В нем прятались не только все из нашего дома, но и жильцы соседних домов, чуть не половина улицы: подвал был глубокий, основательный и, прикрытый сверху двумя кирпичными этажами, казался надежной защитой от любой бомбы. Даже стокилограммовая фугаска свободно пронизала бы этажи и разворотила бы подвал со всеми набившимися в него людьми. Но тогда еще мало знали о силе авиационных бомб, и людям под каменными сводами было легче, чем в своих стенах, которые шатались от каждого близкого разрыва и слитных ударов крупнокалиберных зенитных орудий на Кадетском плацу.
При каждой дневной тревоге в подвал приводили детсадовских малышей. Детсад еще действовал, в подвале для него был отведен один из просторных углов, поставлены низенькие скамеечки, железный бак с водою, – если дети захотят пить.
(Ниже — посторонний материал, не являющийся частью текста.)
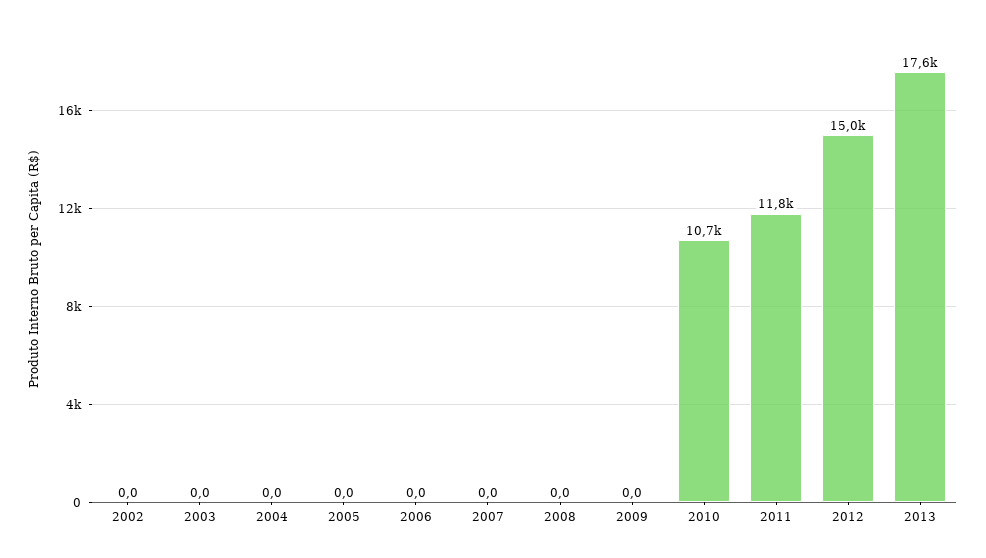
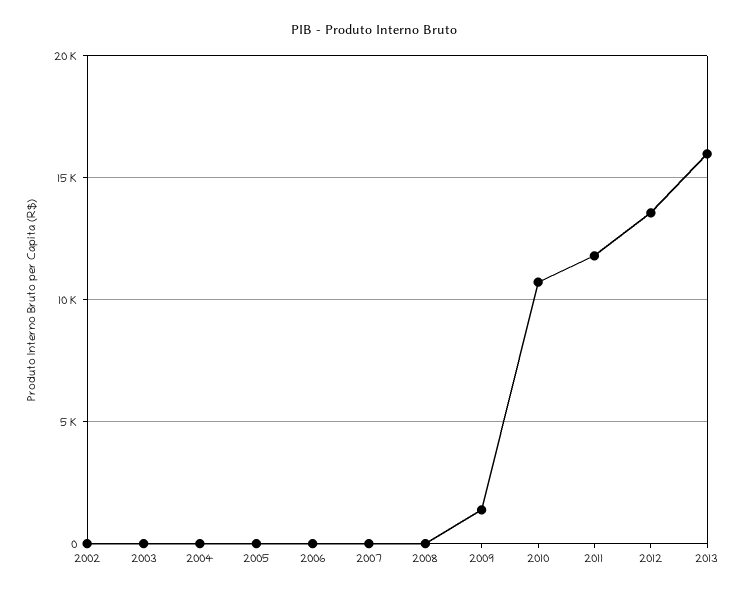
2009: 0 -> 1500
2012: 15000 -> 13500
2013: 17600 -> 16000

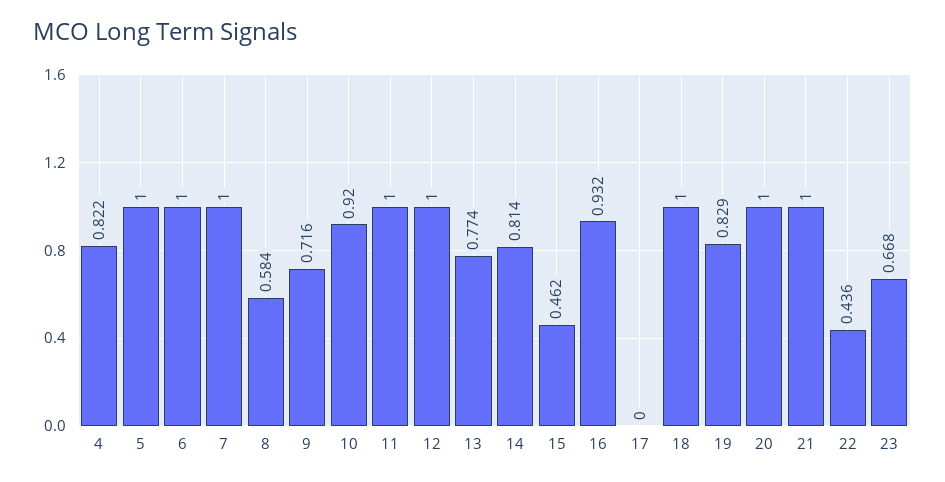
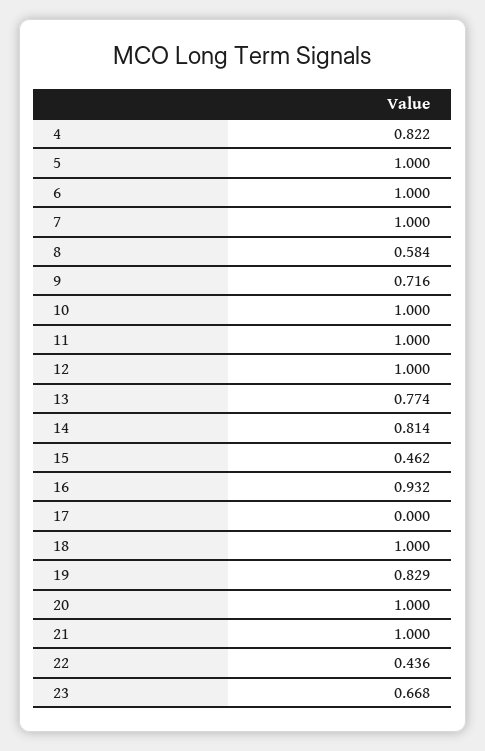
10: 0.92 -> 1

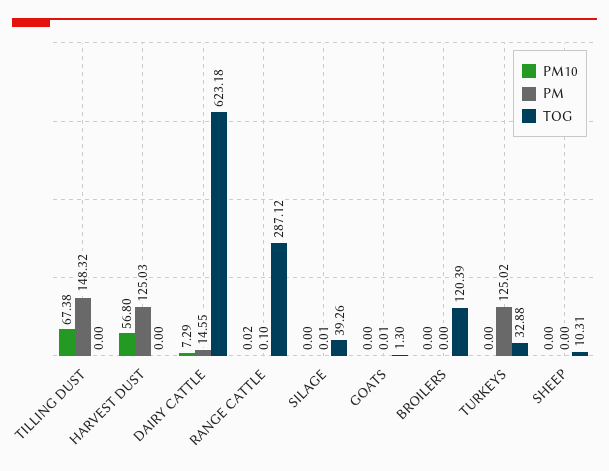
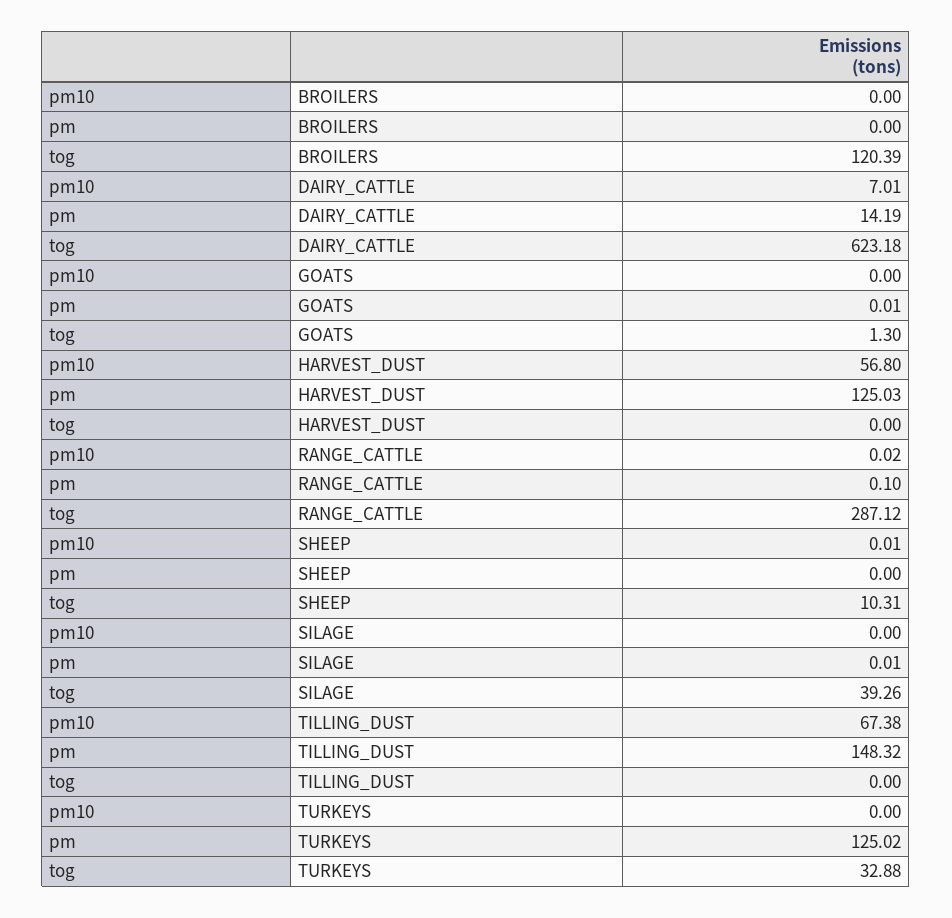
PM10, DAIRY CATTLE: 7.29 -> 7.01
PM, DAIRY CATTLE: 14.55 -> 14.19
PM10, SHEEP: 0 -> 0.01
Малыши были проинструктированы воспитательницами и старательно исполняли указания: шли и садились на свои скамеечки без толкотни, парами, держась за ручки, каждый твердо знал свое место, кто должен сидеть справа, кто слева, и следил, поправлял других, чтоб не происходило путаницы. Рассевшись, они сидели притихшие, не вертясь, без воркования и обычного своего щебета, и было невыразимо жалко на них смотреть, на их личики, на то, что в них выражалось. Все они будто хотели сказать – как же так, до сих пор было только доброе, приятное и прекрасное: поцелуи пап и мам, сладкая манная каша, разноцветные шары и кубики, песочные пирожки, хороводы и эта первая их песенка о двух веселых гусях, – зачем же, почему их хотят теперь убить? Крохотные их сердчишки улавливали смертный смысл тревоги и смятения старших, что все эти звуки, громыхание железного грома – чтобы их не стало на свете, и они не могли совместить то, что знали раньше, что было у них до последних дней, с тем, что наступило, понять это и осмыслить, и в глазах их были бесконечное недоумение и беспомощность, обращенные ко всем взрослым…
Теперь у меня уже спуталось, сколько дней и ночей так продолжалось и какое это было число, когда на рассвете в своей подвальной глубине мы все услышали наполняющий город странный шум какого-то большого движения. Это был шум телег сельских жителей, бегущих от немецкого нашествия, отступающих красноармейских обозов, эмтээсовских тракторов, волокущих за собой комбайны и длинные сцепы различных сельскохозяйственных орудий, и бесчисленных масс пешего народа, несущего на себе свой скарб. Увлекаемые этим движением, со всей очевидностью говорившим о близости немцев, к потокам, текущим по улицам, присоединялось и городское население. Плотная масса беженцев скатывалась с городского нагорья по булыжному спуску мимо старого Манежа, по другим, соседним, улицам к Чернавскому мосту, и тут движение стопорилось, образовывался затор: узкий мост не мог пропустить всех сразу за реку. Бетонные пролеты его гудели от тяжести стремившегося по нему потока. За все время, что стоял этот мост, верно, никогда еще по нему не двигалось столько людей и повозок и никогда еще не приходилось ему испытывать такую нагрузку. Кто-то из подвальных ночлежников сбегал разузнать обстановку, и по нашим улицам пролетела, прошелестела охватывающая холодной жутью весть, что немцы – уже возле Дона. А это значит – всего в семи, десяти километрах…
В мамином госпитале шла суматошная эвакуация раненых. По этажам метались сестры, санитарки, бегом тащили носилки. У мамы от бессонной ночи глаза были в черных обводах, шапочку она потеряла, волосы растрепались, свисали на глаза, она смахивала их в сторону, но они тут же снова падали ей на лицо.